EXERCISE AIM
Would you copy each line of the data below that has "Jennien"?

Saved data entries
BEGIN

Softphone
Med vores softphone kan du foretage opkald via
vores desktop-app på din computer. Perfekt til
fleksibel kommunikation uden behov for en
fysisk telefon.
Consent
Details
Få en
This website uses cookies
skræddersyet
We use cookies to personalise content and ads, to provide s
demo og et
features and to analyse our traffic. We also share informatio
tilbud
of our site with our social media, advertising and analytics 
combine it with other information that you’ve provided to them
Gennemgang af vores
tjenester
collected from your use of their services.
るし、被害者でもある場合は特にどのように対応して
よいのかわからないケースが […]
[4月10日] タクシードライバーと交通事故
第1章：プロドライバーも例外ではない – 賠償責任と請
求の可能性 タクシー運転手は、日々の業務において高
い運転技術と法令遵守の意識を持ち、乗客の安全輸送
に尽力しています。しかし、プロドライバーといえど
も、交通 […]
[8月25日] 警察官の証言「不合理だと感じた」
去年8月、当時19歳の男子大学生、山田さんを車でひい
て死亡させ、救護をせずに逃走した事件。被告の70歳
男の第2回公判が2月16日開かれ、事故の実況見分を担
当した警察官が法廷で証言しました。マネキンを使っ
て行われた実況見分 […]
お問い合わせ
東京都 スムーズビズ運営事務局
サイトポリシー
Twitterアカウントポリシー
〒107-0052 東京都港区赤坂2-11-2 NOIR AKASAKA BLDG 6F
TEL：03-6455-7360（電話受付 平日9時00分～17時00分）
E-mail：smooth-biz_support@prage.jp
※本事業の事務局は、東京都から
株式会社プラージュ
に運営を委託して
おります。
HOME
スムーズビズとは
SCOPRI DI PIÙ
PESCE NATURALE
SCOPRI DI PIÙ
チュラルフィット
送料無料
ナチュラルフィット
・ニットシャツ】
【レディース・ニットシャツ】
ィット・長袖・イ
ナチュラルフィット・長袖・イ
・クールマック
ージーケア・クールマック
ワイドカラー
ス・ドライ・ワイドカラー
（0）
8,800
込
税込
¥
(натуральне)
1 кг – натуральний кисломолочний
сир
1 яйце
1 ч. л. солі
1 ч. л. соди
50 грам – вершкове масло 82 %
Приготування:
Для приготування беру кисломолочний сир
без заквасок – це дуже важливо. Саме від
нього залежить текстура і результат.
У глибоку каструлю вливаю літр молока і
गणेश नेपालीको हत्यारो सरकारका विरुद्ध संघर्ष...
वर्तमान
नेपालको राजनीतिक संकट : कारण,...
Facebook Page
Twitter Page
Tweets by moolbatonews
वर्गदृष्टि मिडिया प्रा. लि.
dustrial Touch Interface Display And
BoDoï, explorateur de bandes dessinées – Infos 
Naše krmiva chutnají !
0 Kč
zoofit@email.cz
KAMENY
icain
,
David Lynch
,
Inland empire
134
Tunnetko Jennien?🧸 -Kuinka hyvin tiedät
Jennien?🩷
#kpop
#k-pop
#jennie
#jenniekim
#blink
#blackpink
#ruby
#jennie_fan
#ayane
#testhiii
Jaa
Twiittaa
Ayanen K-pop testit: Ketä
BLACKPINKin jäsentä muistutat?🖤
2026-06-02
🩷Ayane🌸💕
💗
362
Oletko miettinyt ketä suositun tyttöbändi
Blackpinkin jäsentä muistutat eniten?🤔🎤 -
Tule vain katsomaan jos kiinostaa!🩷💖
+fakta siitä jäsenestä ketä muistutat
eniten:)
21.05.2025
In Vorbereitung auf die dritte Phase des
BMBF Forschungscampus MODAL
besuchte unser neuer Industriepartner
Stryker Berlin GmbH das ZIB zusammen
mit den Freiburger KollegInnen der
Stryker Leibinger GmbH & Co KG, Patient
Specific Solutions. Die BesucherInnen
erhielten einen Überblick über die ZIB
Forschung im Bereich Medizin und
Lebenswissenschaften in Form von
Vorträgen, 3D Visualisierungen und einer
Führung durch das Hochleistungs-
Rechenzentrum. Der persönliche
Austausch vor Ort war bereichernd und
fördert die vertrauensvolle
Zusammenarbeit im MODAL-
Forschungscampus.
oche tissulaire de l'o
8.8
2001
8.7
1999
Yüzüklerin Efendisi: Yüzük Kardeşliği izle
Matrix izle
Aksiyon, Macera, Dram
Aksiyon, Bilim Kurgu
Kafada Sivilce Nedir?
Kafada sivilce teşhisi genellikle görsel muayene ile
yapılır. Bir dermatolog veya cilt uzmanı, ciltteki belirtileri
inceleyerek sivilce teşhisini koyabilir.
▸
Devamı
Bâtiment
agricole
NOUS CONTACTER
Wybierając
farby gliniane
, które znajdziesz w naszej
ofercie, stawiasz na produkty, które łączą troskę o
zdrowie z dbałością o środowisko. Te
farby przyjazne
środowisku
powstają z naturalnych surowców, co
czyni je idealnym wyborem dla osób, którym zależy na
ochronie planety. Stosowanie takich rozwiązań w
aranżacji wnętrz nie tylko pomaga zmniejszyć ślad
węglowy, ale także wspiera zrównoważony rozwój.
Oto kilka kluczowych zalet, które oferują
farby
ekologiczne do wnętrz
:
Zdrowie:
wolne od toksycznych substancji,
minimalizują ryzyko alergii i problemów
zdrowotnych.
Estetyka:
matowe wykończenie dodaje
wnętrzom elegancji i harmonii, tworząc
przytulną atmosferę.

END

RESULT BELOW
Tunnetko Jennien?🧸 -Kuinka hyvin tiedät
Jennien?🩷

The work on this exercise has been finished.